## What is expected:
Look below for the line with "caractéristiques du produit" and the line with "crea un account"; repeat exactly those two lines and all lines between them, but no pictures.

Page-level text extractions

◇ ◇ ◇ ◇ ◇

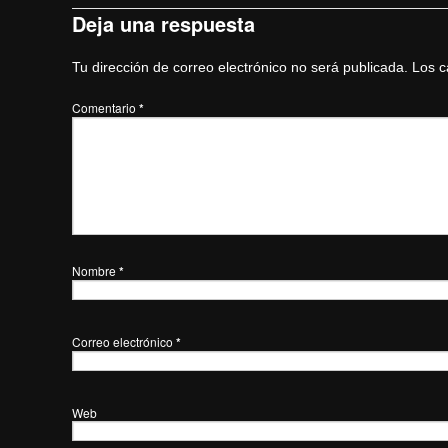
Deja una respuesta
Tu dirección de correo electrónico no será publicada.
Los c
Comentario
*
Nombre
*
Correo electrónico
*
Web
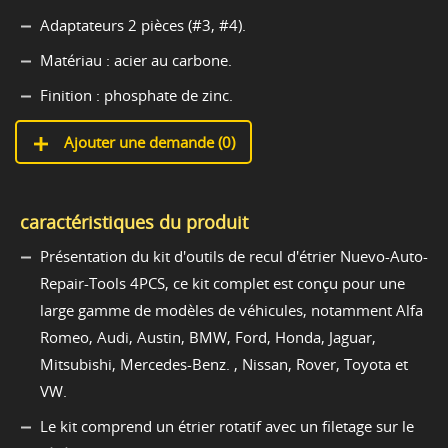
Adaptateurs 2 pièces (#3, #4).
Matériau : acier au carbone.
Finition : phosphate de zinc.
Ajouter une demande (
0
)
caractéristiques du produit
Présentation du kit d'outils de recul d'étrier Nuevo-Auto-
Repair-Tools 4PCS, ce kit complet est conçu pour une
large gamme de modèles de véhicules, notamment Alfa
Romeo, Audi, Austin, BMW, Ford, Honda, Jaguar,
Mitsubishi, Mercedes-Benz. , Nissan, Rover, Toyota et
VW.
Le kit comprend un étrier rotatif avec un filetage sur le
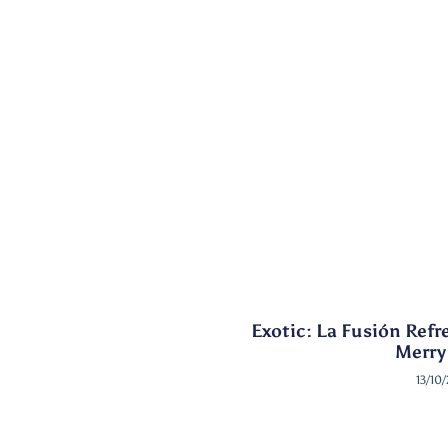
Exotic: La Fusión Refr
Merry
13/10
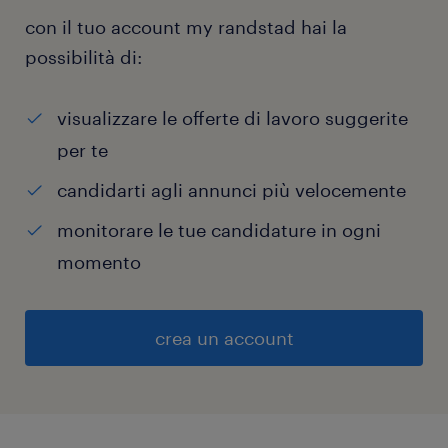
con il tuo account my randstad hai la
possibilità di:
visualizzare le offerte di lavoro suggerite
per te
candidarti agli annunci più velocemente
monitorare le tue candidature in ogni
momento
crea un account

◇ ◇ ◇ ◇ ◇

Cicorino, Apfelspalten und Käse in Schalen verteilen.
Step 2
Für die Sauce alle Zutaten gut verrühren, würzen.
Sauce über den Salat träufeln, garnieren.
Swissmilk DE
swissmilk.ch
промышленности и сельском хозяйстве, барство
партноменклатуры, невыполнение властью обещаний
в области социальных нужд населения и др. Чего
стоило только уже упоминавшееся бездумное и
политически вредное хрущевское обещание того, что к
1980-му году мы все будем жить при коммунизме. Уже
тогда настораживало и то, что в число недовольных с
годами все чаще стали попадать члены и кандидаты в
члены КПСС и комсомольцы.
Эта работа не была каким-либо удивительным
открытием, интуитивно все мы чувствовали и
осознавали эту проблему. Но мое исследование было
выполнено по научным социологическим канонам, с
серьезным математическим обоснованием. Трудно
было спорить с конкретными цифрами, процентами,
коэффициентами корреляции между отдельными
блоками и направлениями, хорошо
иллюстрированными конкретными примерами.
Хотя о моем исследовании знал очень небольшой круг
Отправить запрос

◇ ◇ ◇ ◇ ◇

## Result of the task:
caractéristiques du produit
Présentation du kit d'outils de recul d'étrier Nuevo-Auto-
Repair-Tools 4PCS, ce kit complet est conçu pour une
large gamme de modèles de véhicules, notamment Alfa
Romeo, Audi, Austin, BMW, Ford, Honda, Jaguar,
Mitsubishi, Mercedes-Benz. , Nissan, Rover, Toyota et
VW.
Le kit comprend un étrier rotatif avec un filetage sur le
Exotic: La Fusión Refr
Merry
13/10
con il tuo account my randstad hai la
possibilità di:
visualizzare le offerte di lavoro suggerite
per te
candidarti agli annunci più velocemente
monitorare le tue candidature in ogni
momento
crea un account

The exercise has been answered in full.